I don't think the South Africa example matches up so well, partly for the reasons Genghis mentions and partly because Israel does have legitimate security concerns. So the South African case was cleaner-cut from the outside, and more about power-sharing than survival. If the ANC leadership or other major anti-apartheid parties had been talking about driving white South Africans out of the country by force, the parallel would be more apt. Being told that your country has no right to exist doesn't put you in a bargaing mood.

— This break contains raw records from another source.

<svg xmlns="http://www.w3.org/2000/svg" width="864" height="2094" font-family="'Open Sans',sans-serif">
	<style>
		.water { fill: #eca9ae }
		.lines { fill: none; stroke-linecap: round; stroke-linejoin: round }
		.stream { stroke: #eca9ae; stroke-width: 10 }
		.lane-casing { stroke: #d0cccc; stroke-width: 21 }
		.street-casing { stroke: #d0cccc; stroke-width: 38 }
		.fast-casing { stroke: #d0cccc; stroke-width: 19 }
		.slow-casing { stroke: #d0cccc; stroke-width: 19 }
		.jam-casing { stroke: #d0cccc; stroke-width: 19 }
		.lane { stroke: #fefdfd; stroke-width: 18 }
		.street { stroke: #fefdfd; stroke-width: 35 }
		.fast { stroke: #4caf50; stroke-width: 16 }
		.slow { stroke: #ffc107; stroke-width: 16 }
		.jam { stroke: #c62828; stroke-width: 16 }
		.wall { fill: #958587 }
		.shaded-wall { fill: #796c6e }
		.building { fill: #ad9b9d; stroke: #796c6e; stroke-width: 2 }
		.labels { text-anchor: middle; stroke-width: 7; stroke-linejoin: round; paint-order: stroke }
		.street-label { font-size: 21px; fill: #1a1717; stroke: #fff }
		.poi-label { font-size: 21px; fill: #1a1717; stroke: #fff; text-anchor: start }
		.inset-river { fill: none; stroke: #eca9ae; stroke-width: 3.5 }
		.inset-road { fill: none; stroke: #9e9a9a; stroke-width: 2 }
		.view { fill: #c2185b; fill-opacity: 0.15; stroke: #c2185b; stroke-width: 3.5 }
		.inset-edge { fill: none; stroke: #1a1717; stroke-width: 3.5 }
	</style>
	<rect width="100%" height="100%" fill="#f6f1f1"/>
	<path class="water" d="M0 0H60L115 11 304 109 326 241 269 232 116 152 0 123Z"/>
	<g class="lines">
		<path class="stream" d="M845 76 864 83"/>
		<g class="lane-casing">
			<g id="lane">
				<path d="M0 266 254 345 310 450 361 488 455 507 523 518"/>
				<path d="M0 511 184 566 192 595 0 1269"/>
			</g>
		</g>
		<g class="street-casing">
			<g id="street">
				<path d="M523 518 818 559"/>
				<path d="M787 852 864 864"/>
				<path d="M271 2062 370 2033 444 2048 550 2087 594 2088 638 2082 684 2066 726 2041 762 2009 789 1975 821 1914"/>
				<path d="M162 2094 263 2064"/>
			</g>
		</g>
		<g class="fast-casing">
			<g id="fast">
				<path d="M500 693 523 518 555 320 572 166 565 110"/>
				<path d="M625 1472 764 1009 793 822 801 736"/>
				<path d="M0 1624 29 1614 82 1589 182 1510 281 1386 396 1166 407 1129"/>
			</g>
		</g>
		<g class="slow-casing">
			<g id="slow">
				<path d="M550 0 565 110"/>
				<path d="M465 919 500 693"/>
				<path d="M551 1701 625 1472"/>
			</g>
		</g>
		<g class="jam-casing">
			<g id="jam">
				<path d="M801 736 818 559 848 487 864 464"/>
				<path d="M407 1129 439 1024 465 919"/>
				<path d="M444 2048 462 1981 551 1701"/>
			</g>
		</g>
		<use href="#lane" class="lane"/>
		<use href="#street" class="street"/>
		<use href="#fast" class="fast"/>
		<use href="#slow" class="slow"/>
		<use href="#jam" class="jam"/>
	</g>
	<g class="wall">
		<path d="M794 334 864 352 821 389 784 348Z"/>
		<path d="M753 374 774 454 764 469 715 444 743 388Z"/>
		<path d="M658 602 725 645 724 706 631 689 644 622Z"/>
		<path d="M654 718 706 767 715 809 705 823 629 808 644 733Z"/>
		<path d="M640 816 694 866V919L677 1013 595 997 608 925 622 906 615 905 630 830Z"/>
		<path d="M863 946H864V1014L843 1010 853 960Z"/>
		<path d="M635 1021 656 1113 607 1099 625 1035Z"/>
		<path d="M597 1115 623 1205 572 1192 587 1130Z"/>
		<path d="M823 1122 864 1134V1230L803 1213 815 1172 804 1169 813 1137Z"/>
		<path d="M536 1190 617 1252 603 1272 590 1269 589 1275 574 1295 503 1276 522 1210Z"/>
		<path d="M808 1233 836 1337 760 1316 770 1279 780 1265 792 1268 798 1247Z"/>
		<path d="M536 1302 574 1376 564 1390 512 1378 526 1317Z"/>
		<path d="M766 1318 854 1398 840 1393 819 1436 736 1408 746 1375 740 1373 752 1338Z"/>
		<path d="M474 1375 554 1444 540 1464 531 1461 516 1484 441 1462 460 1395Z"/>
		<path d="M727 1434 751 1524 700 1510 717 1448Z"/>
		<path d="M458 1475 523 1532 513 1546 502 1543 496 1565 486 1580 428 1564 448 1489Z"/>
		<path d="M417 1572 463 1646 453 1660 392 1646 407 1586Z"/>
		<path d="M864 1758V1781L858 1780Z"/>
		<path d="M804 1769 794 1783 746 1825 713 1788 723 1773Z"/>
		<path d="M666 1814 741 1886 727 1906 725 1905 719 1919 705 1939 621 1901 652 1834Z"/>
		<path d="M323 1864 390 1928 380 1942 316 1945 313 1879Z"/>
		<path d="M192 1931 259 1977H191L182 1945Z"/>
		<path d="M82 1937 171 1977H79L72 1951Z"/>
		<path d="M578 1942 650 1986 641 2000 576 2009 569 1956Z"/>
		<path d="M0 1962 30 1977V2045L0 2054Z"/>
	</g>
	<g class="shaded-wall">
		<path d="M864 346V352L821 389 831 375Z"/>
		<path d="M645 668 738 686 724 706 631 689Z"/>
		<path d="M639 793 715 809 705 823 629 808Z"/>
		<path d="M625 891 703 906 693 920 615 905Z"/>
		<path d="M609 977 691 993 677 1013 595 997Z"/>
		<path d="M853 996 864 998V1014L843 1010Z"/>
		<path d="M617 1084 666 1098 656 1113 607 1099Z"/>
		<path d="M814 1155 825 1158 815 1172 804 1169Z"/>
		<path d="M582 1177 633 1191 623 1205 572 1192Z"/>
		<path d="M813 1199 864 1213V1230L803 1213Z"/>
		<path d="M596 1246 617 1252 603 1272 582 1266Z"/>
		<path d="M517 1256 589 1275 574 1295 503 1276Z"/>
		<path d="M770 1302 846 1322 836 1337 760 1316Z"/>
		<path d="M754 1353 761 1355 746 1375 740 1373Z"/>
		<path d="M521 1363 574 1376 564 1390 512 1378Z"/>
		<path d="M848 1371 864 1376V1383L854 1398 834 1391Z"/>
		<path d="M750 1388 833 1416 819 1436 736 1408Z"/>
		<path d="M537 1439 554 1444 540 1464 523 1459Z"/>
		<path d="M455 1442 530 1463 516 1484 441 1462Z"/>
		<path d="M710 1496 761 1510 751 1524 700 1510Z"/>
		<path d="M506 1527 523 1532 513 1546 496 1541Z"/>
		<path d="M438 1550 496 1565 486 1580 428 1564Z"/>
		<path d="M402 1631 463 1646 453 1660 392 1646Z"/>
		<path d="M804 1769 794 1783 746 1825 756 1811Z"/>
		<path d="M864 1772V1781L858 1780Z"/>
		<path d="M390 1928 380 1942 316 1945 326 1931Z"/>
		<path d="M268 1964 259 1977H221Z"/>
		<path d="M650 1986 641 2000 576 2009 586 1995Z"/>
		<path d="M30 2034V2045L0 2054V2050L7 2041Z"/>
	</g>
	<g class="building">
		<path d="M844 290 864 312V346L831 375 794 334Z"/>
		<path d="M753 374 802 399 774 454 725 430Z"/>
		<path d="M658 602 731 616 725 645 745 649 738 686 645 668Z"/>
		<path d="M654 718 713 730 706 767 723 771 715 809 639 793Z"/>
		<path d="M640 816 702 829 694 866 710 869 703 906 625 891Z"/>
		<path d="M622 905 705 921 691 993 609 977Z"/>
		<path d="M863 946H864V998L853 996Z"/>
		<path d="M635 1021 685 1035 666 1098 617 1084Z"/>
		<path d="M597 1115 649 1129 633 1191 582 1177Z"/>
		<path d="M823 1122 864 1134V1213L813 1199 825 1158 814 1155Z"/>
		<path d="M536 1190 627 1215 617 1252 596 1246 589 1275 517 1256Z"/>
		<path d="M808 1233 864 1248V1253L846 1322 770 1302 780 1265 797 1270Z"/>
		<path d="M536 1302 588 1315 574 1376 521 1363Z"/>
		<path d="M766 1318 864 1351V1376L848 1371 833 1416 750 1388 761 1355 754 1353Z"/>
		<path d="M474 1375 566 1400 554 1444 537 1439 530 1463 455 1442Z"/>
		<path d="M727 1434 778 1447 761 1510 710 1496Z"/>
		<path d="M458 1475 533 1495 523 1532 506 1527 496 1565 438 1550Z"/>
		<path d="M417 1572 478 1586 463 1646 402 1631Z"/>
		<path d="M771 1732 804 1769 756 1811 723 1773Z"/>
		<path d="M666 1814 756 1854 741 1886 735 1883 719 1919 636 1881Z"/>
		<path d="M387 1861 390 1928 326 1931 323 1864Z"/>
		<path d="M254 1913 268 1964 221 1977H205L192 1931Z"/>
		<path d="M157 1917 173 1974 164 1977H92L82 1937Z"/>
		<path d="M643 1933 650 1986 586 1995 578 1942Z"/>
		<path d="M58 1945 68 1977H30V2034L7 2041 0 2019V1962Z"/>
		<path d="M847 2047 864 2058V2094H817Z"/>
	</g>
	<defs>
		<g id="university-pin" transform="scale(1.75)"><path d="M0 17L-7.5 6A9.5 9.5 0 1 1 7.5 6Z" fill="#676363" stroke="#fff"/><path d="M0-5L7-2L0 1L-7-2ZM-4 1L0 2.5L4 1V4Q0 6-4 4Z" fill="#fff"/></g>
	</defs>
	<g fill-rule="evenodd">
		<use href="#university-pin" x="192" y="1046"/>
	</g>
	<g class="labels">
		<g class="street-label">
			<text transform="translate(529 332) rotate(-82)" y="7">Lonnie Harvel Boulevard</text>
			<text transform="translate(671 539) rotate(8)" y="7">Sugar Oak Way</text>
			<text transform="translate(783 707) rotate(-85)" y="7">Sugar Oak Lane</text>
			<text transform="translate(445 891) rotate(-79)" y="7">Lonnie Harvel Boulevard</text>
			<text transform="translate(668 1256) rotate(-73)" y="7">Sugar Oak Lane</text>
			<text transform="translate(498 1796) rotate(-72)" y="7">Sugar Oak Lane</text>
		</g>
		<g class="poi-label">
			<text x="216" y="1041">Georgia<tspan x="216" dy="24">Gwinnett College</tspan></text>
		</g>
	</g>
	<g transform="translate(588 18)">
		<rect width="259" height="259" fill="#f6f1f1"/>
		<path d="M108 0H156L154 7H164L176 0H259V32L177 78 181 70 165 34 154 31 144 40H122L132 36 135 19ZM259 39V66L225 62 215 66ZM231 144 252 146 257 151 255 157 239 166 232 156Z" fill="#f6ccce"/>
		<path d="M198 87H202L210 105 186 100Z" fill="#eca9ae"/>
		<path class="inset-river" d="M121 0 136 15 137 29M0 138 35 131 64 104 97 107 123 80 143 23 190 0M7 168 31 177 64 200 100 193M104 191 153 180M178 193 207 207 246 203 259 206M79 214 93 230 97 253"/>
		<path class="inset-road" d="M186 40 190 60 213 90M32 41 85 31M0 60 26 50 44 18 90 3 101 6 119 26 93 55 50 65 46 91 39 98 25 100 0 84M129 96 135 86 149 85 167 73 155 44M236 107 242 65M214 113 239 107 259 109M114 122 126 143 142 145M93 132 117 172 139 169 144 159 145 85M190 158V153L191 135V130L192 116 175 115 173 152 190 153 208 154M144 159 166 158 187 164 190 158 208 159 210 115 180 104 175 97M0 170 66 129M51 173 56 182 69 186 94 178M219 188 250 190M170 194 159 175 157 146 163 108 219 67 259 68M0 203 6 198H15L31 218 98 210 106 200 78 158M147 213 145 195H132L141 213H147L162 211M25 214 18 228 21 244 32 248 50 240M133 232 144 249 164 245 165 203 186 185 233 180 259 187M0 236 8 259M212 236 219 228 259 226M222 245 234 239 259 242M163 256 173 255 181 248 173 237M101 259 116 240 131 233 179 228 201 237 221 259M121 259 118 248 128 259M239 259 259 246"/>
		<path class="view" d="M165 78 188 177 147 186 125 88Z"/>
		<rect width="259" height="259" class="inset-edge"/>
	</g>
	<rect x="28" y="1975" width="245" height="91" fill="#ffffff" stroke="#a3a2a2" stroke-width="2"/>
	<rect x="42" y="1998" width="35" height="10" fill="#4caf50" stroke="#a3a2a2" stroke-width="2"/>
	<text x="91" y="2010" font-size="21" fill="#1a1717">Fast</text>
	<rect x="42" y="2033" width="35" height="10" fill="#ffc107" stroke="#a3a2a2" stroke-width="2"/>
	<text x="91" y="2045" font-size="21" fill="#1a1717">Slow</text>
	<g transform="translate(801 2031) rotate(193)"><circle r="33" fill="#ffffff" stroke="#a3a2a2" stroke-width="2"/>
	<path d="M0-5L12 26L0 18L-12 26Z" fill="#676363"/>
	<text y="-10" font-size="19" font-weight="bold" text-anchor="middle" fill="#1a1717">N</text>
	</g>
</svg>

by Doctor Cleveland on Wed, 06/02/2010 - 8:19pm
I may have made too much of your drunken friend analogy. But what exactly is "high-level diplomacy" anyway? Hillary Clinton doesn't have magic powers of diplomatic persuasion. A behind-the-scenes lecture wouldn't accomplish much. Government-level sanctions would never happen. The U.S. could and probably should threaten to withdraw aid, but I think that Israel would just tell us to go fuck ourselves. They don't need our aid anymore.
Think about it this way. An Israeli prime minister who spits in America's eye won't suffer much in the polls, as Bibi aptly demonstrated a few months ago. But an Israeil prime minister who is perceived to undermine Israel's security will lose his government in the event of a successful Hamas attack.
by Michael Wolraich on Wed, 06/02/2010 - 9:26pm
A blockade-running boat manned by American Jews? Excellent idea, Genghis! Actually, I suspect its occupants would be treated as badly or worse than the current batch. But yeah, it would raise some interesting questions among the thinking public.